Unmatched detection accuracy across the full data lifecycle

HoundDog.ai goes far beyond regular expressions, delivering precise, context-aware detection of sensitive data elements (PII, PHI, PIFI, CHD, and other regulated identifiers), risky data sinks (including hundreds of third-party tools and SDKs across observability, analytics, sales, marketing, and AI), and sanitization gaps, flagging data only when it is unsanitized to reduce noise and surface real risks.

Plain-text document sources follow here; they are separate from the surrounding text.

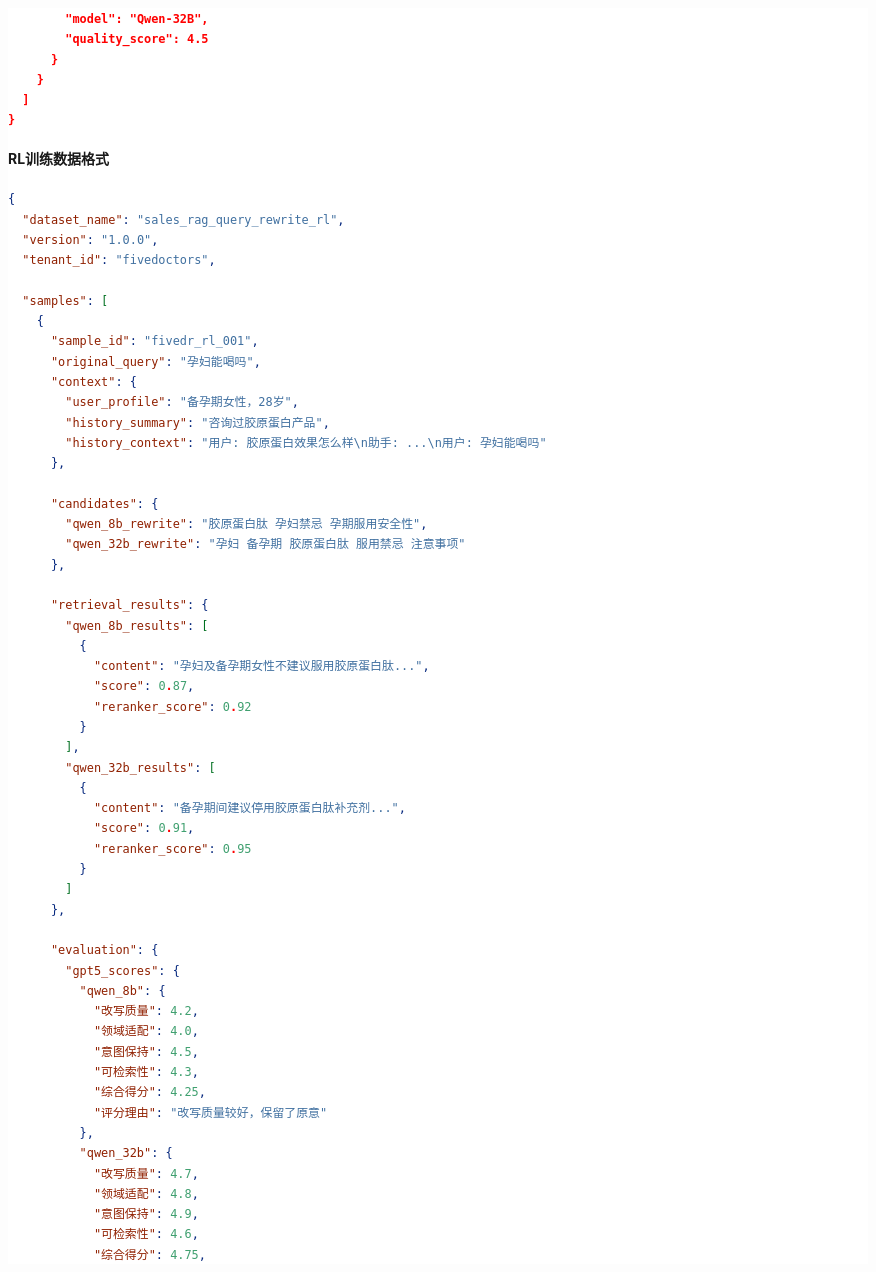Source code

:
 ```json
        "model": "Qwen-32B",
        "quality_score": 4.5
      }
    }
  ]
}
```

#### RL训练数据格式

```json
{
  "dataset_name": "sales_rag_query_rewrite_rl",
  "version": "1.0.0",
  "tenant_id": "fivedoctors",
  
  "samples": [
    {
      "sample_id": "fivedr_rl_001",
      "original_query": "孕妇能喝吗",
      "context": {
        "user_profile": "备孕期女性，28岁",
        "history_summary": "咨询过胶原蛋白产品",
        "history_context": "用户: 胶原蛋白效果怎么样\n助手: ...\n用户: 孕妇能喝吗"
      },
  
      "candidates": {
        "qwen_8b_rewrite": "胶原蛋白肽 孕妇禁忌 孕期服用安全性",
        "qwen_32b_rewrite": "孕妇 备孕期 胶原蛋白肽 服用禁忌 注意事项"
      },
  
      "retrieval_results": {
        "qwen_8b_results": [
          {
            "content": "孕妇及备孕期女性不建议服用胶原蛋白肽...",
            "score": 0.87,
            "reranker_score": 0.92
          }
        ],
        "qwen_32b_results": [
          {
            "content": "备孕期间建议停用胶原蛋白肽补充剂...",
            "score": 0.91,
            "reranker_score": 0.95
          }
        ]
      },
  
      "evaluation": {
        "gpt5_scores": {
          "qwen_8b": {
            "改写质量": 4.2,
            "领域适配": 4.0,
            "意图保持": 4.5,
            "可检索性": 4.3,
            "综合得分": 4.25,
            "评分理由": "改写质量较好，保留了原意"
          },
          "qwen_32b": {
            "改写质量": 4.7,
            "领域适配": 4.8,
            "意图保持": 4.9,
            "可检索性": 4.6,
            "综合得分": 4.75,
```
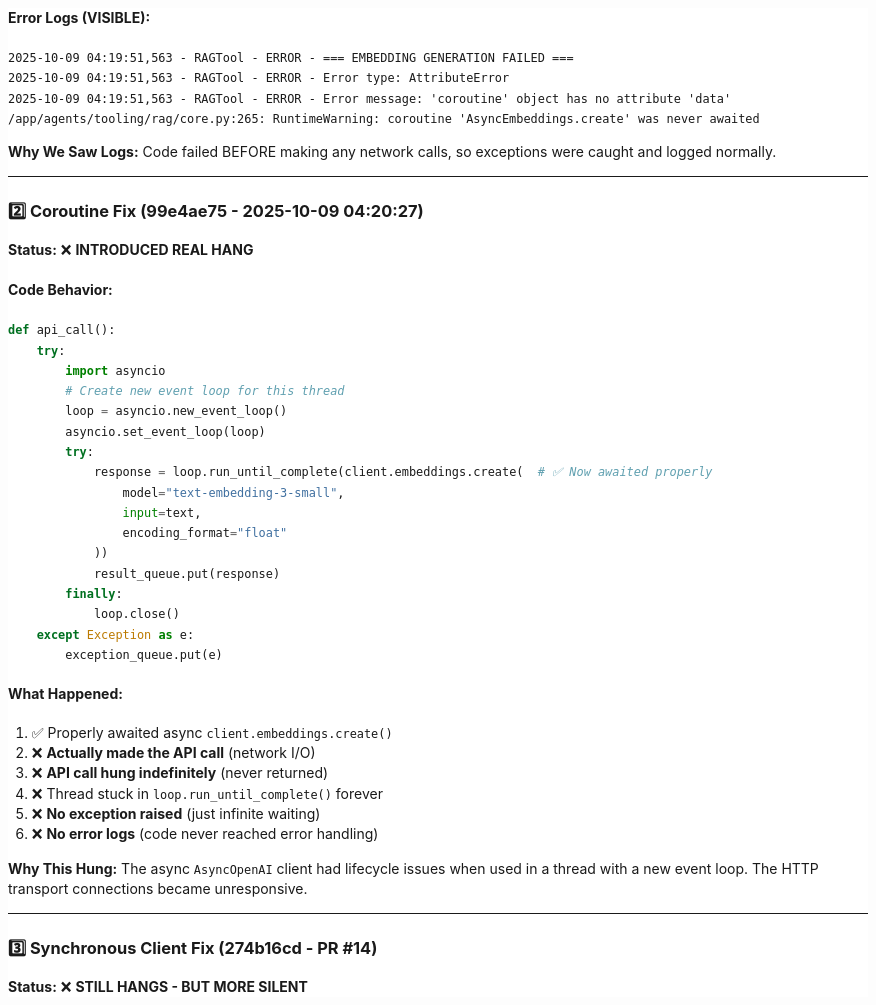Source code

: #### Error Logs (VISIBLE):
```
2025-10-09 04:19:51,563 - RAGTool - ERROR - === EMBEDDING GENERATION FAILED ===
2025-10-09 04:19:51,563 - RAGTool - ERROR - Error type: AttributeError
2025-10-09 04:19:51,563 - RAGTool - ERROR - Error message: 'coroutine' object has no attribute 'data'
/app/agents/tooling/rag/core.py:265: RuntimeWarning: coroutine 'AsyncEmbeddings.create' was never awaited
```

**Why We Saw Logs:** Code failed BEFORE making any network calls, so exceptions were caught and logged normally.

---

### 2️⃣ **Coroutine Fix (99e4ae75 - 2025-10-09 04:20:27)**
**Status:** ❌ **INTRODUCED REAL HANG**

#### Code Behavior:
```python
def api_call():
    try:
        import asyncio
        # Create new event loop for this thread
        loop = asyncio.new_event_loop()
        asyncio.set_event_loop(loop)
        try:
            response = loop.run_until_complete(client.embeddings.create(  # ✅ Now awaited properly
                model="text-embedding-3-small",
                input=text,
                encoding_format="float"
            ))
            result_queue.put(response)
        finally:
            loop.close()
    except Exception as e:
        exception_queue.put(e)
```

#### What Happened:
1. ✅ Properly awaited async `client.embeddings.create()`
2. ❌ **Actually made the API call** (network I/O)
3. ❌ **API call hung indefinitely** (never returned)
4. ❌ Thread stuck in `loop.run_until_complete()` forever
5. ❌ **No exception raised** (just infinite waiting)
6. ❌ **No error logs** (code never reached error handling)

**Why This Hung:** The async `AsyncOpenAI` client had lifecycle issues when used in a thread with a new event loop. The HTTP transport connections became unresponsive.

---

### 3️⃣ **Synchronous Client Fix (274b16cd - PR #14)**
**Status:** ❌ **STILL HANGS - BUT MORE SILENT**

Endlessly flexible and built for compliance

Tailor detection logic to your unique tech stack and regulatory requirements: define custom data element types based on internal policies or legal obligations, apply granular allowlists to enforce which data elements are permitted per data sink or third-party integration, and add custom sanitization functions to meet your internal security standards. Whether you are aligning with GDPR, HIPAA, PCI DSS, or internal policies, HoundDog.ai adapts to your needs.

Enterprise ready, developer first, CI integrated

HoundDog.ai fits directly into existing engineering workflows: connect to GitHub, GitLab, or Bitbucket to scan pull requests, block risky changes, and leave actionable code comments. Use Managed Scans to offload scan execution for continuous, hands-off coverage across all repositories with compliance-grade reporting. Or inject scans into pipelines via GitHub Actions, GitLab CI, Jenkins, and more.

Privacy by design for AI applications

AI applications introduce a unique set of risks, and HoundDog.ai is purpose-built to address them. The scanner detects sensitive data leaks in AI-specific mediums including prompt logs, embedding stores, and temporary files, and flags unsanitized inputs passed into LLMs. This ensures AI features comply with your privacy standards before anything reaches production.